[DATA EXCERPTS]
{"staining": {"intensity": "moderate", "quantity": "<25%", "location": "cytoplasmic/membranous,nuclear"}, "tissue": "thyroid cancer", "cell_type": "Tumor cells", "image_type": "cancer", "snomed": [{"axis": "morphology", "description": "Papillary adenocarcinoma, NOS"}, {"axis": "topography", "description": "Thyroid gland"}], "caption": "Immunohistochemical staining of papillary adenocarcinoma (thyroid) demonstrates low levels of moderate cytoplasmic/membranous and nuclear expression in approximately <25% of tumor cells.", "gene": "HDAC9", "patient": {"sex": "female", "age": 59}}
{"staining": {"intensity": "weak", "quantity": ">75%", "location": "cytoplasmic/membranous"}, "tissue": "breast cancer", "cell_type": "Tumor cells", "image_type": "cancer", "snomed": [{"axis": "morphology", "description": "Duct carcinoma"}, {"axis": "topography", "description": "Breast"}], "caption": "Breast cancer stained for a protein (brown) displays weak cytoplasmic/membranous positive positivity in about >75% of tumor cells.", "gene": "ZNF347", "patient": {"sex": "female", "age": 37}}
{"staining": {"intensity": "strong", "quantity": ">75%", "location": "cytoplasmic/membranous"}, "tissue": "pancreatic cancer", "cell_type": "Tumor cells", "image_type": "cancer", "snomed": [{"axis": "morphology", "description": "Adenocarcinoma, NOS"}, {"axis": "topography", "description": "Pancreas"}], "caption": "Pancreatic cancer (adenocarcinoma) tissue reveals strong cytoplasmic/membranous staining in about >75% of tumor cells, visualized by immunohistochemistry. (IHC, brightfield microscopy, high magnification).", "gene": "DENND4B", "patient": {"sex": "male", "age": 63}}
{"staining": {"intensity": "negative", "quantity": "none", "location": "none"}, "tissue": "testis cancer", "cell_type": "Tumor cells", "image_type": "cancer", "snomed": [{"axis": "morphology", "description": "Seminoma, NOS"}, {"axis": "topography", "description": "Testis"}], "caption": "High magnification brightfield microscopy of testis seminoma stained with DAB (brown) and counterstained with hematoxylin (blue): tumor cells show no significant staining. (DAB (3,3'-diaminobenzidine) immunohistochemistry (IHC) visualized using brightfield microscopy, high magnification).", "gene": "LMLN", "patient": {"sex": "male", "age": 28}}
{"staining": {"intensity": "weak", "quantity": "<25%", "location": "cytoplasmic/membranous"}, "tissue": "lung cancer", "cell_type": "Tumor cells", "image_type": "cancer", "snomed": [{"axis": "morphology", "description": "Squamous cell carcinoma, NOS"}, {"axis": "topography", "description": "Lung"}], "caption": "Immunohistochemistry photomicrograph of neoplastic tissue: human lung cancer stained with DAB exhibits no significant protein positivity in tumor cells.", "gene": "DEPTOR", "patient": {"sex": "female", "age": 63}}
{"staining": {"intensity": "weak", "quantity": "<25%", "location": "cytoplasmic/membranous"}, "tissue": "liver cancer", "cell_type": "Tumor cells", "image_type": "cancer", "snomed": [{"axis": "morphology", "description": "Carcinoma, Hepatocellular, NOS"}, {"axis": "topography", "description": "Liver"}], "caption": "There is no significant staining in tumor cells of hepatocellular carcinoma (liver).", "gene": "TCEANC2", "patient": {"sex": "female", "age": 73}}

[EXERCISE OBJECTIVE]
In full and without error, transcribe each of the entries.

[ANSWER BOX]
{"staining": {"intensity": "moderate", "quantity": "<25%", "location": "cytoplasmic/membranous,nuclear"}, "tissue": "thyroid cancer", "cell_type": "Tumor cells", "image_type": "cancer", "snomed": [{"axis": "morphology", "description": "Papillary adenocarcinoma, NOS"}, {"axis": "topography", "description": "Thyroid gland"}], "caption": "Immunohistochemical staining of papillary adenocarcinoma (thyroid) demonstrates low levels of moderate cytoplasmic/membranous and nuclear expression in approximately <25% of tumor cells.", "gene": "HDAC9", "patient": {"sex": "female", "age": 59}}
{"staining": {"intensity": "weak", "quantity": ">75%", "location": "cytoplasmic/membranous"}, "tissue": "breast cancer", "cell_type": "Tumor cells", "image_type": "cancer", "snomed": [{"axis": "morphology", "description": "Duct carcinoma"}, {"axis": "topography", "description": "Breast"}], "caption": "Breast cancer stained for a protein (brown) displays weak cytoplasmic/membranous positive positivity in about >75% of tumor cells.", "gene": "ZNF347", "patient": {"sex": "female", "age": 37}}
{"staining": {"intensity": "strong", "quantity": ">75%", "location": "cytoplasmic/membranous"}, "tissue": "pancreatic cancer", "cell_type": "Tumor cells", "image_type": "cancer", "snomed": [{"axis": "morphology", "description": "Adenocarcinoma, NOS"}, {"axis": "topography", "description": "Pancreas"}], "caption": "Pancreatic cancer (adenocarcinoma) tissue reveals strong cytoplasmic/membranous staining in about >75% of tumor cells, visualized by immunohistochemistry. (IHC, brightfield microscopy, high magnification).", "gene": "DENND4B", "patient": {"sex": "male", "age": 63}}
{"staining": {"intensity": "negative", "quantity": "none", "location": "none"}, "tissue": "testis cancer", "cell_type": "Tumor cells", "image_type": "cancer", "snomed": [{"axis": "morphology", "description": "Seminoma, NOS"}, {"axis": "topography", "description": "Testis"}], "caption": "High magnification brightfield microscopy of testis seminoma stained with DAB (brown) and counterstained with hematoxylin (blue): tumor cells show no significant staining. (DAB (3,3'-diaminobenzidine) immunohistochemistry (IHC) visualized using brightfield microscopy, high magnification).", "gene": "LMLN", "patient": {"sex": "male", "age": 28}}
{"staining": {"intensity": "weak", "quantity": "<25%", "location": "cytoplasmic/membranous"}, "tissue": "lung cancer", "cell_type": "Tumor cells", "image_type": "cancer", "snomed": [{"axis": "morphology", "description": "Squamous cell carcinoma, NOS"}, {"axis": "topography", "description": "Lung"}], "caption": "Immunohistochemistry photomicrograph of neoplastic tissue: human lung cancer stained with DAB exhibits no significant protein positivity in tumor cells.", "gene": "DEPTOR", "patient": {"sex": "female", "age": 63}}
{"staining": {"intensity": "weak", "quantity": "<25%", "location": "cytoplasmic/membranous"}, "tissue": "liver cancer", "cell_type": "Tumor cells", "image_type": "cancer", "snomed": [{"axis": "morphology", "description": "Carcinoma, Hepatocellular, NOS"}, {"axis": "topography", "description": "Liver"}], "caption": "There is no significant staining in tumor cells of hepatocellular carcinoma (liver).", "gene": "TCEANC2", "patient": {"sex": "female", "age": 73}}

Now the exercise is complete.